• DIRECTIONS FOR THIS TASK:
An exact copy of all the entries is needed, with no images in it.

--- START ---

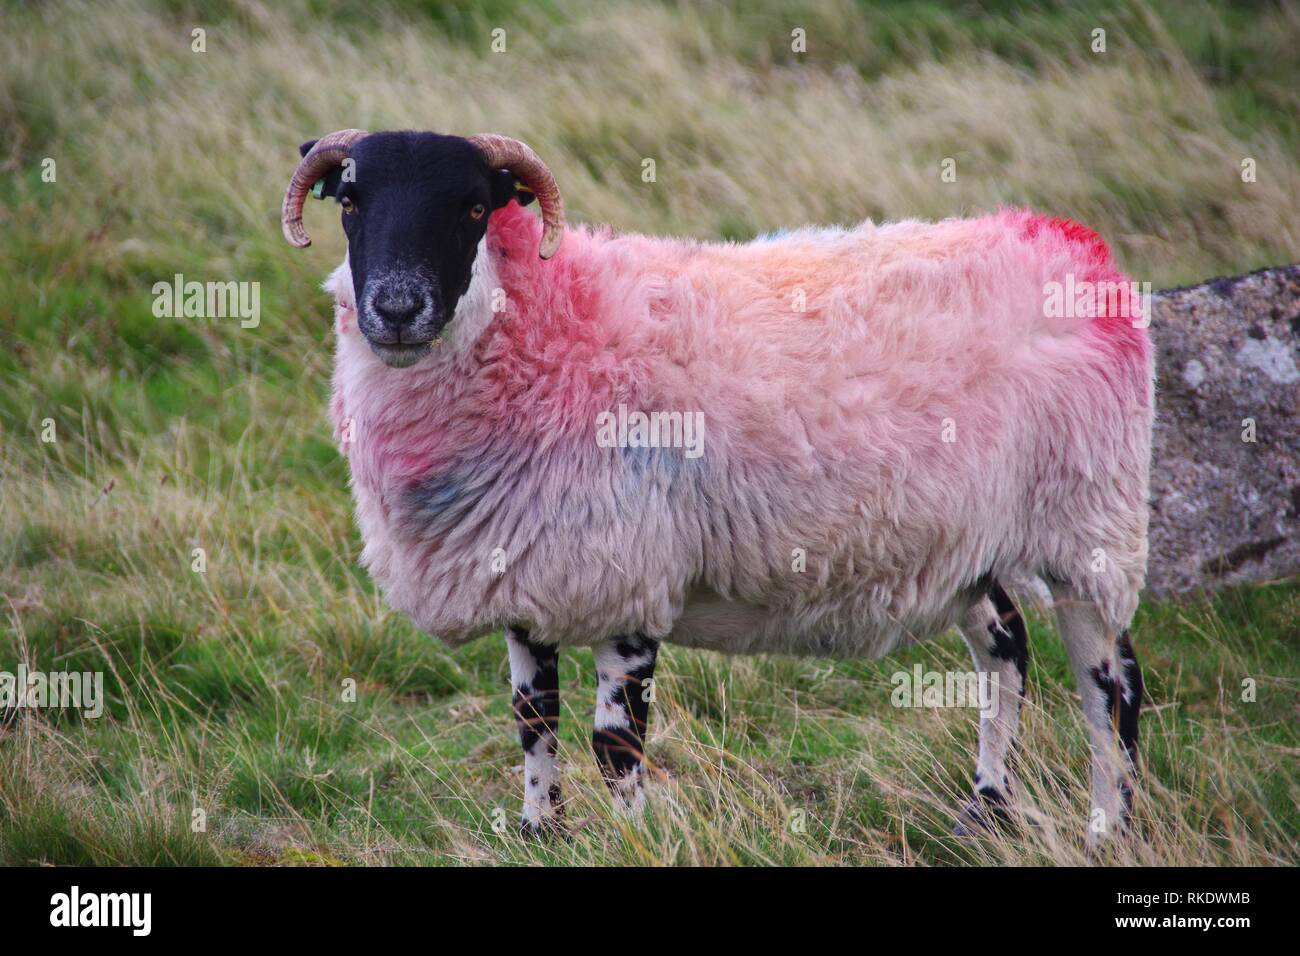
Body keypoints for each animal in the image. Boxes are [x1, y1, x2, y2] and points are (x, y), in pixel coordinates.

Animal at [282, 130, 1149, 842]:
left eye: (471, 206)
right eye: (351, 202)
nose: (397, 309)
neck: (552, 322)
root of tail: (1073, 245)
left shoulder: (630, 576)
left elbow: (614, 743)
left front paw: (638, 841)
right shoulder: (527, 573)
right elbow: (534, 721)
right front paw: (540, 832)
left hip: (1089, 523)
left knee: (1112, 684)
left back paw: (1109, 828)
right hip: (967, 539)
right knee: (1006, 648)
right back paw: (986, 811)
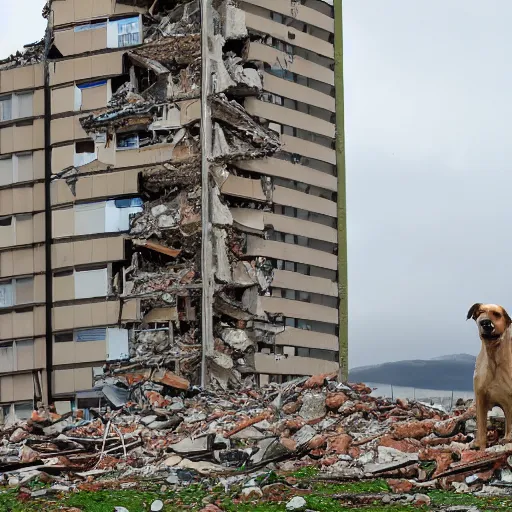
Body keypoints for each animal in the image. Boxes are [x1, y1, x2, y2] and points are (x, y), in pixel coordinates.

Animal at [468, 304, 512, 448]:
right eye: (480, 312)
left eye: (497, 314)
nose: (485, 322)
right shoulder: (480, 396)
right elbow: (481, 425)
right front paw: (479, 444)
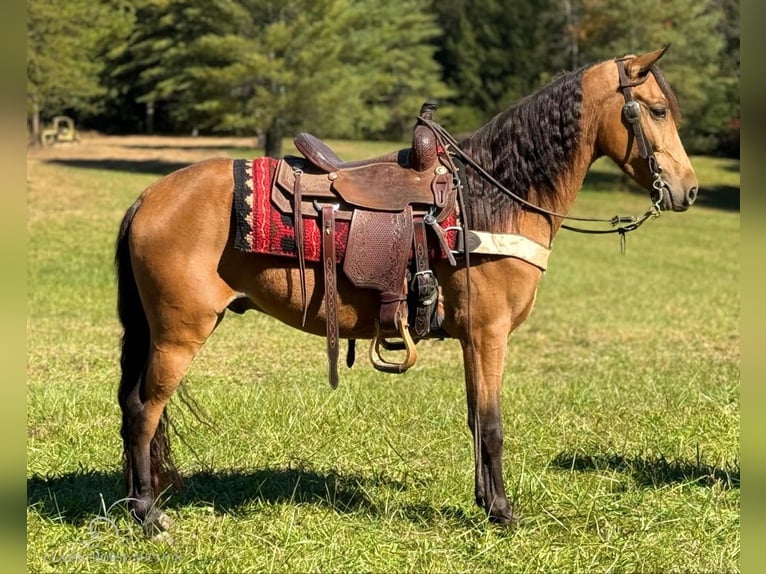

--- END ---

• WRITTEN ANSWER:
Body keypoints for each animal in the image. Boxes are [x1, y1, x2, y2] and points are (x, y), in pixel coordinates.

Animal at [282, 130, 1149, 842]:
left eye: (471, 206)
right eye: (351, 202)
nose: (397, 309)
neck: (552, 322)
root of tail: (1073, 245)
left shoulder: (630, 576)
left elbow: (614, 743)
left front paw: (638, 841)
right shoulder: (527, 573)
right elbow: (534, 721)
right front paw: (540, 832)
left hip: (1089, 523)
left knee: (1112, 684)
left back paw: (1109, 828)
right hip: (967, 539)
right knee: (1006, 648)
right back paw: (986, 811)
Body keypoints for each animal in the image. Boxes are [x1, y1, x2, y2] and points are (x, y), in pixel coordinates.

Animal at [468, 304, 512, 448]:
right eye: (480, 312)
left eye: (497, 314)
nose: (485, 322)
right shoulder: (480, 396)
right elbow: (481, 425)
right front paw: (479, 444)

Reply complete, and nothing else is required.